The number needed is how many lines of the data hold the string "input". Give that number and nothing more.

[Records from a dataset]

============================================================

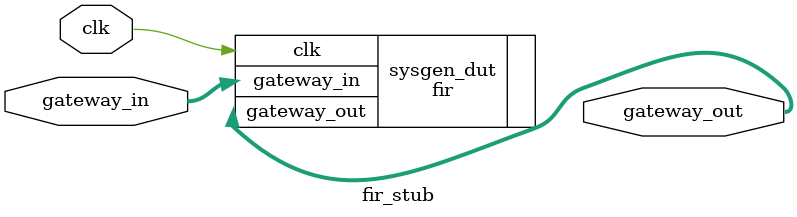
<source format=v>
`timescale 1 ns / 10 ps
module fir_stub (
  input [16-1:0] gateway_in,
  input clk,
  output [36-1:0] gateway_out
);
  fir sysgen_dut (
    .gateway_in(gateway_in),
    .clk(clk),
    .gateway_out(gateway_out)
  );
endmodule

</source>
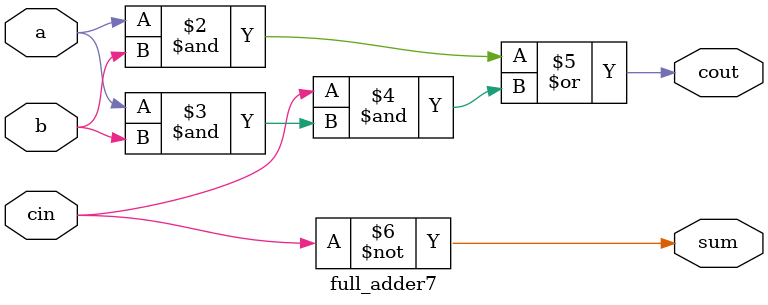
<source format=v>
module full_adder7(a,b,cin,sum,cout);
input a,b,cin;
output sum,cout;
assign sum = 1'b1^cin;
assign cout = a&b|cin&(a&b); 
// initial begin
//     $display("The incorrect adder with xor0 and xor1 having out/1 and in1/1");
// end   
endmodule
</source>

============================================================

- **Final answer**:
3